THE PROBLEM - Copy every line of the entries below word for word, and leave the pictures out of your answer.
═══ MATERIAL SHOWN
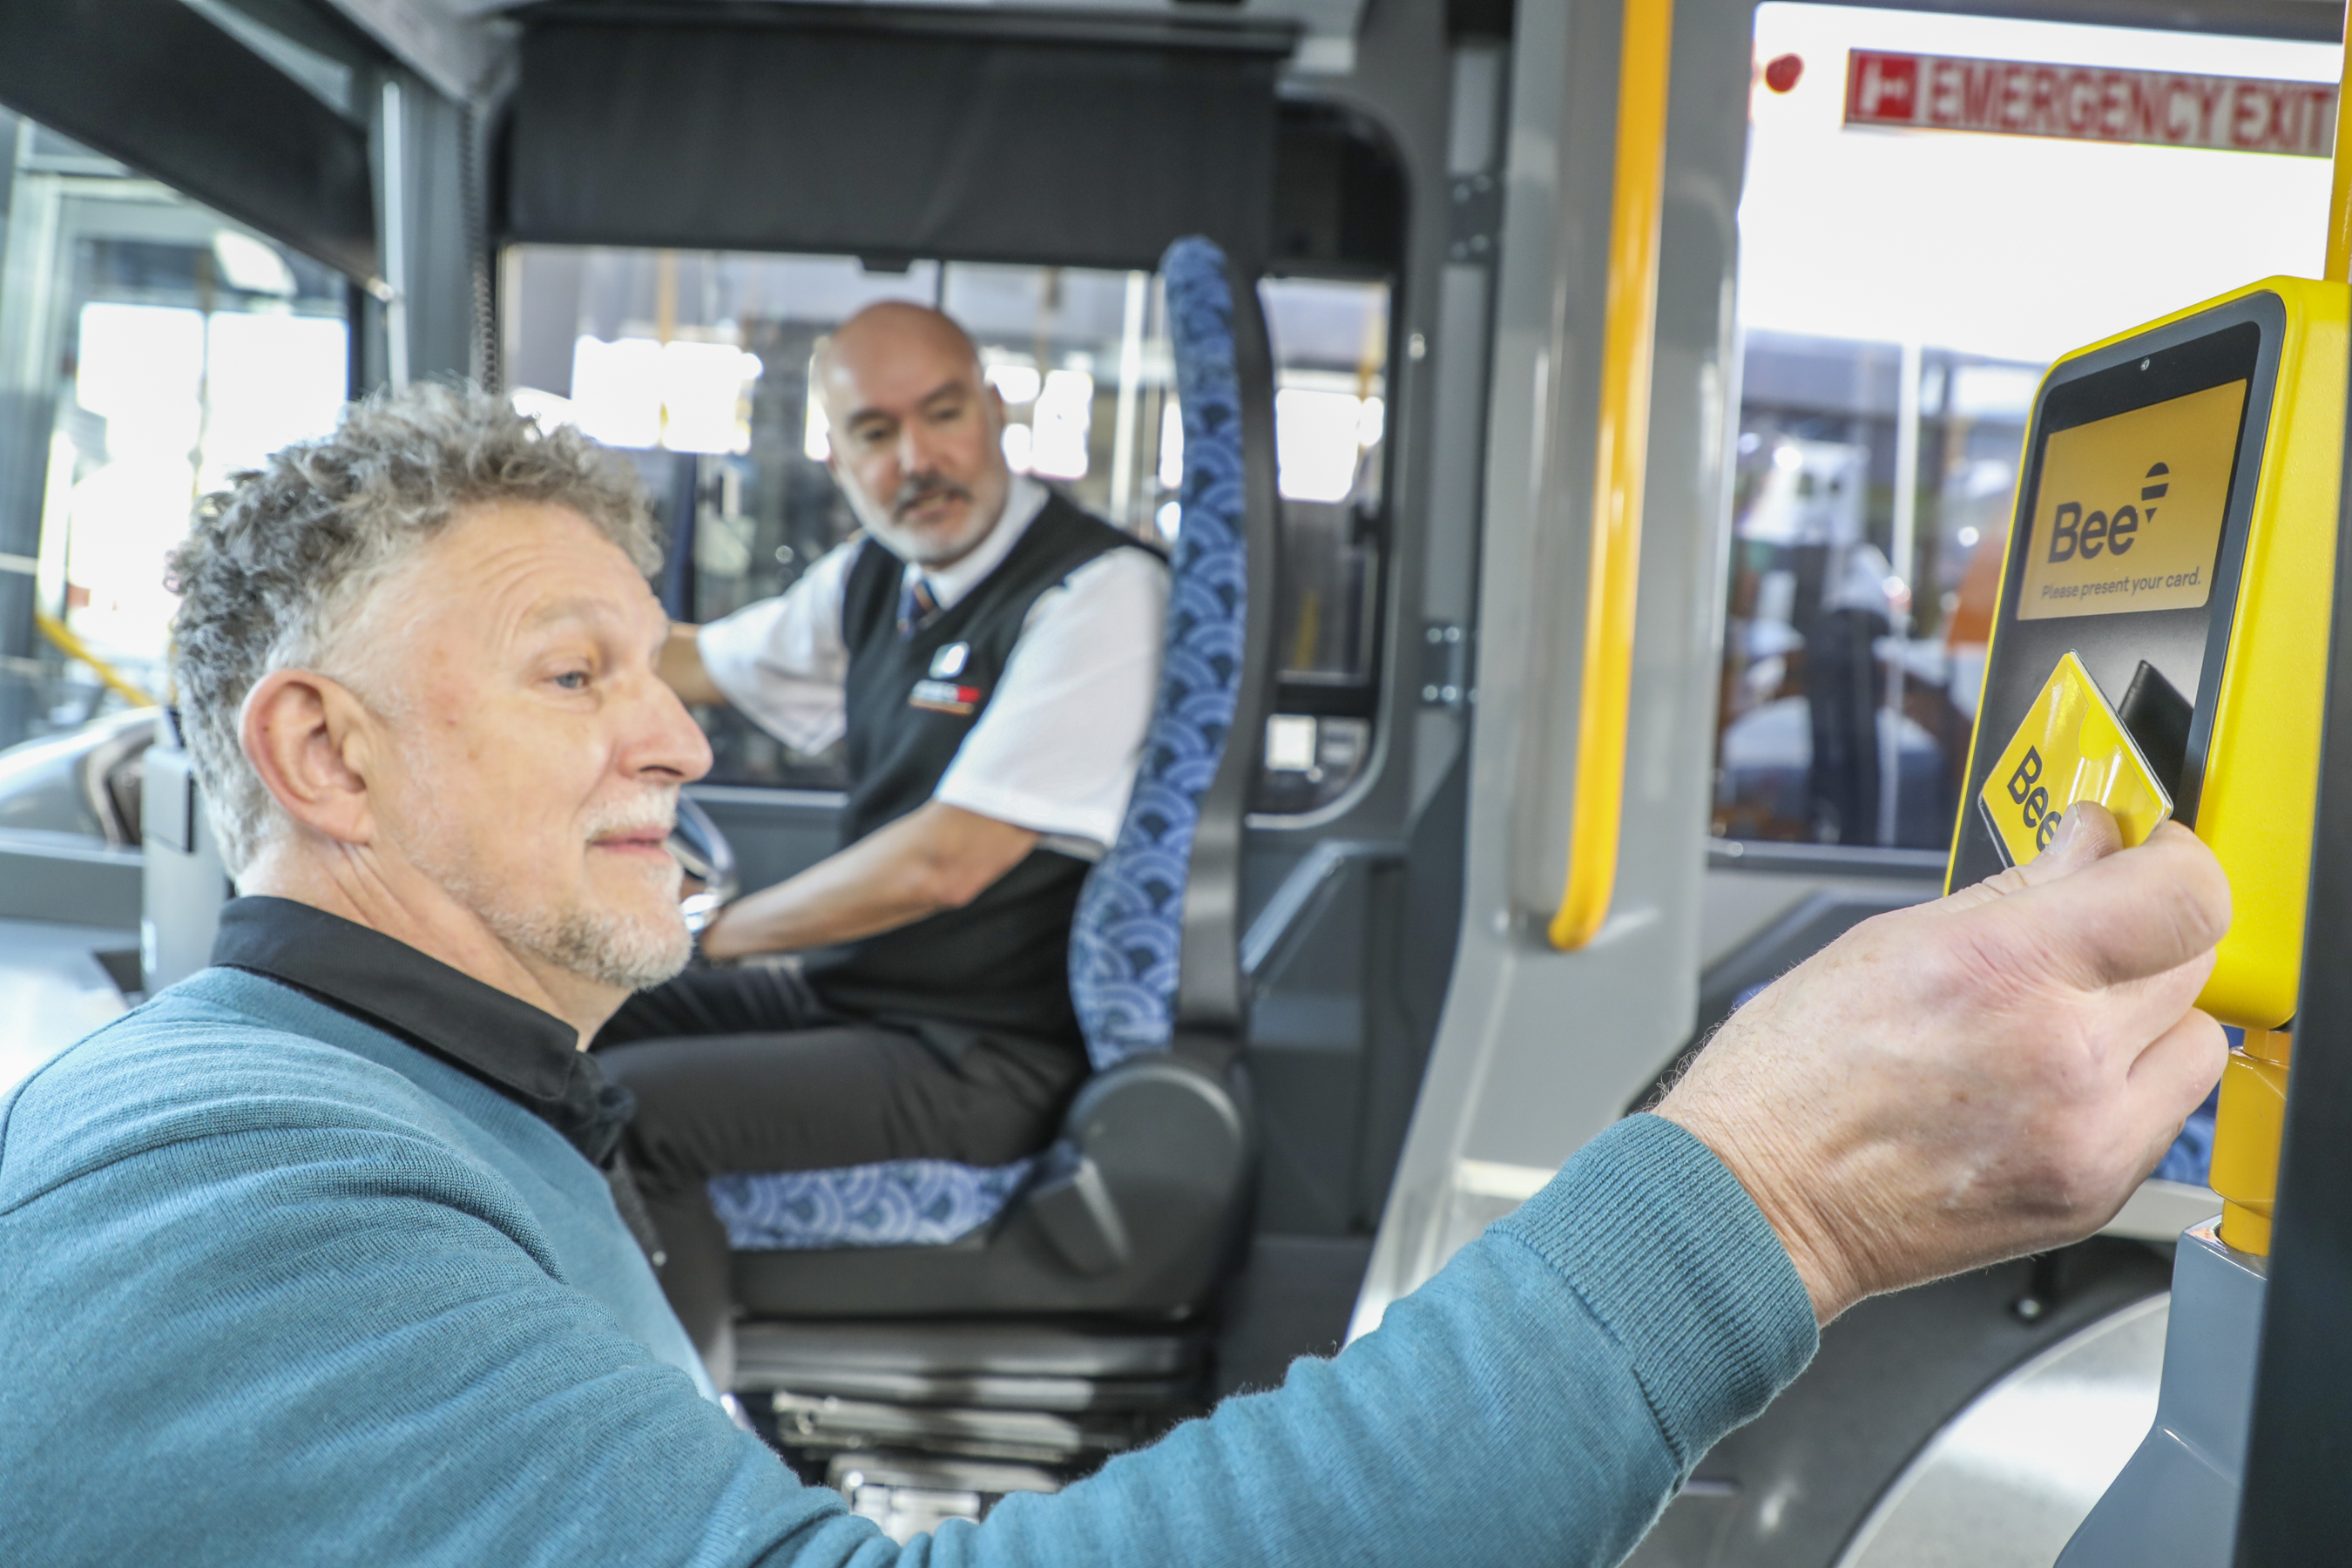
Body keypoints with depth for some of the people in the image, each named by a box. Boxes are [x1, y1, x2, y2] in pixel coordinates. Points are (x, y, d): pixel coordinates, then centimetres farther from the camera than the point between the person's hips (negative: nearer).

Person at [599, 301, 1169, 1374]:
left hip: (987, 1060, -9)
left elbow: (943, 863, -23)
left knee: (611, 1111, -20)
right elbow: (689, 661, 25)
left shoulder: (1097, 593, -19)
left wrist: (715, 928, -10)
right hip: (852, 995, 9)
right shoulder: (878, 577, 8)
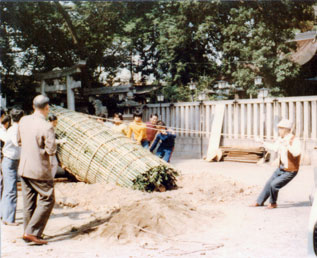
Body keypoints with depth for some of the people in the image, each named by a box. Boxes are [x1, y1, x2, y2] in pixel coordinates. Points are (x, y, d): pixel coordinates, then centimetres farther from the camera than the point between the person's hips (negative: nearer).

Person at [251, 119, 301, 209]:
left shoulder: (295, 140, -25)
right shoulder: (281, 139, -1)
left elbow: (296, 153, -44)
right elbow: (275, 147, 19)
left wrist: (288, 146, -59)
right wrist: (263, 143, 24)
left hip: (290, 172, -8)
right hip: (281, 168, 8)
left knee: (274, 184, -15)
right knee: (269, 183, 12)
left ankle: (273, 203, 9)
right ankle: (260, 202, 29)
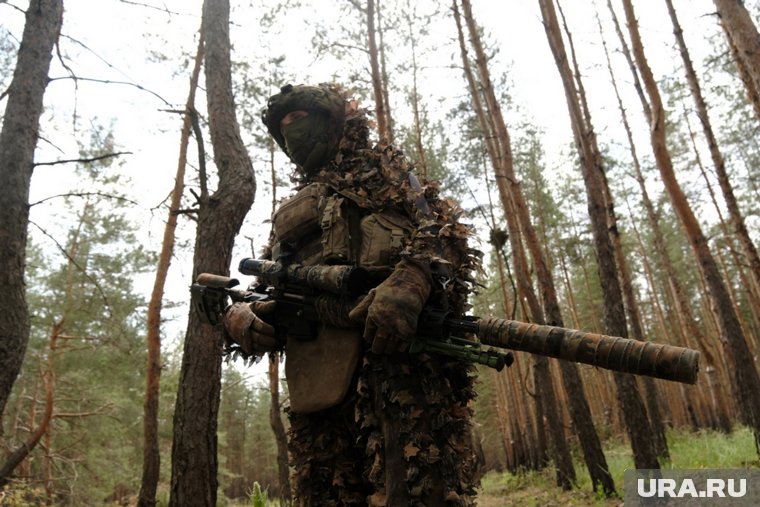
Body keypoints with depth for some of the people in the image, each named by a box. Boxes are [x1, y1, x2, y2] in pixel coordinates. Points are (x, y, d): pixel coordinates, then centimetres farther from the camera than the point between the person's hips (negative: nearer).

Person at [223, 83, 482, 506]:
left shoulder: (385, 170, 15)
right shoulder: (291, 212, 31)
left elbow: (443, 234, -1)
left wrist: (411, 280, -24)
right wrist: (239, 314, 3)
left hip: (399, 354, -5)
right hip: (316, 377, 6)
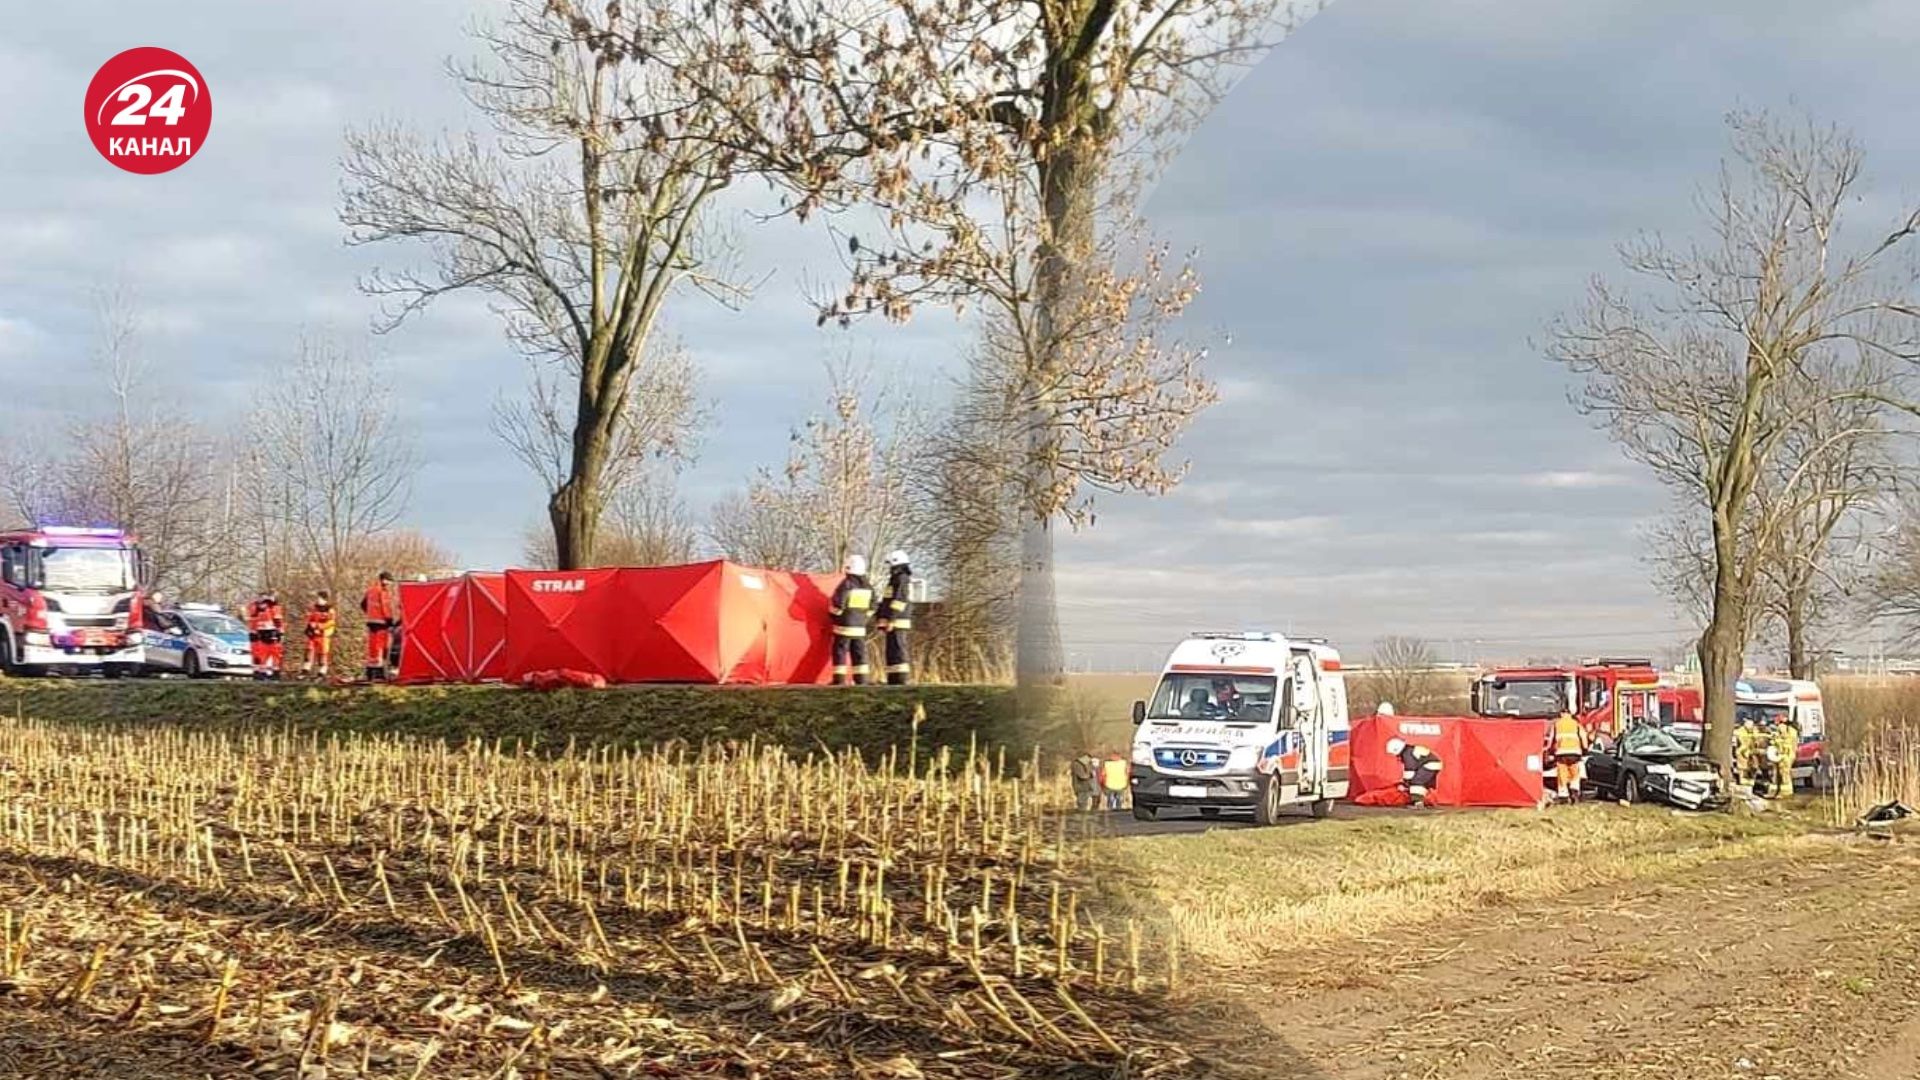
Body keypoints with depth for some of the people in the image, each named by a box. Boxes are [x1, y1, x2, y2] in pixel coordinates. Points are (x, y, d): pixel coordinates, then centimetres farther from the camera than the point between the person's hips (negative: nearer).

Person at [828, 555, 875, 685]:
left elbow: (837, 603, -15)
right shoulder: (868, 587, 6)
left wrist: (834, 614, 2)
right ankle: (861, 679, 7)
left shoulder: (846, 584, -14)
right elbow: (871, 606, 12)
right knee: (859, 652, 10)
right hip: (860, 625, 6)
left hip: (844, 625, -6)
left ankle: (839, 678, -2)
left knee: (840, 651, 0)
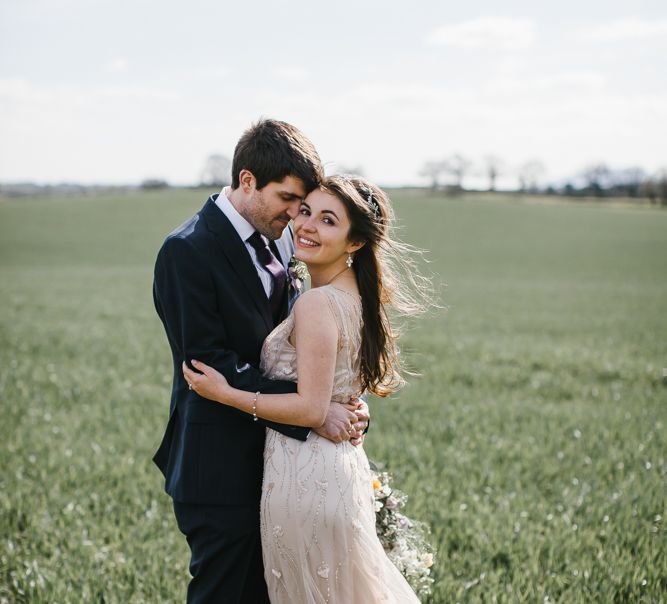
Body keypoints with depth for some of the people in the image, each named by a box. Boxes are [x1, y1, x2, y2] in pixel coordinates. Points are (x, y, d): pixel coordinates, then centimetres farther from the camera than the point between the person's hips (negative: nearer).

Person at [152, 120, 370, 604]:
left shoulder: (281, 240, 7)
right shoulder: (187, 252, -17)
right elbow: (211, 363, -22)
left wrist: (345, 401, -7)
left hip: (276, 458, 8)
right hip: (221, 468, -7)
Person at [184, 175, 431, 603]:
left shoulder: (317, 303, -21)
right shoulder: (353, 295, 6)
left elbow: (311, 409, -22)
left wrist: (225, 394, -17)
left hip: (306, 475, -9)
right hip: (343, 463, 9)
══════
SOLUTION FOR THIS TASK -
Body keypoints with depth for some of the people in the image, each named by a box. Boxes are [x1, y1, x2, y2] in pixel coordinates. Points are (x, y, d): pixel coordinates, then centimetres farther from the camera than the point between the person's hips (negative: nearer).

Person at [599, 301, 1169, 1374]:
left hip: (987, 1060, -9)
left elbow: (943, 863, -23)
left knee: (611, 1111, -20)
right elbow: (689, 661, 25)
left shoulder: (1097, 593, -19)
left wrist: (715, 928, -10)
right hip: (852, 995, 9)
right shoulder: (878, 577, 8)
Body keypoints with depth for some of the people in the image, each named by a box. Boxes are [x1, y1, x2, y2] in pixel coordinates. Points are (x, y, d): pixel coordinates, then centimetres farther from the camera than the point between the person's hips (negative: nearer).

Person at [251, 119, 301, 209]:
left shoulder: (295, 140, -25)
right shoulder: (281, 139, -1)
left elbow: (296, 153, -44)
right elbow: (275, 147, 19)
left wrist: (288, 146, -59)
right wrist: (263, 143, 24)
left hip: (290, 172, -8)
right hip: (281, 168, 8)
left knee: (274, 184, -15)
right knee: (269, 183, 12)
left ankle: (273, 203, 9)
right ankle: (260, 202, 29)
Body keypoints with depth for some of the people in the image, each named by a box. Boxes are [x1, y1, x2, y2] in pixel coordinates. Points are (x, y, d): pixel coordinates, then centimetres farther from the camera than the point between the person's hips (negative: nearer).

Person at [223, 83, 482, 506]:
left shoulder: (385, 170, 15)
right shoulder: (291, 212, 31)
left elbow: (443, 234, -1)
left wrist: (411, 280, -24)
right wrist: (239, 314, 3)
left hip: (399, 354, -5)
right hip: (316, 377, 6)
Body keypoints with depth for some of the people in the image, each named by a box. Boxes are [x1, y1, x2, y2] in pixel coordinates. Points are (x, y, d): pixel coordinates, then centimetres farther from the camera than the point between the person's hips (negative: nearer).

Person at [828, 555, 875, 685]:
left elbow: (837, 603, -15)
right shoulder: (868, 587, 6)
left wrist: (834, 614, 2)
right ankle: (861, 679, 7)
left shoulder: (846, 584, -14)
right elbow: (871, 606, 12)
right knee: (859, 652, 10)
right hip: (860, 625, 6)
left hip: (844, 625, -6)
left ankle: (839, 678, -2)
left knee: (840, 651, 0)
Body keypoints with depth for some of the people in the image, each named by a box. Boxes are [x1, y1, x2, y2] in pixel coordinates. Points are (x, y, d): pixel coordinates, then centimetres farther from the camera than the point between the person's hips (negative: nearer).

Person at [152, 120, 370, 604]:
left shoulder: (281, 240, 7)
right shoulder: (187, 252, -17)
right elbow: (211, 363, -22)
left wrist: (345, 401, -7)
left hip: (276, 458, 8)
right hip: (221, 468, -7)
Person at [184, 175, 431, 603]:
left shoulder: (317, 303, -21)
right shoulder: (353, 295, 6)
left elbow: (311, 409, -22)
left wrist: (225, 394, -17)
left hip: (306, 475, -9)
right hip: (343, 463, 9)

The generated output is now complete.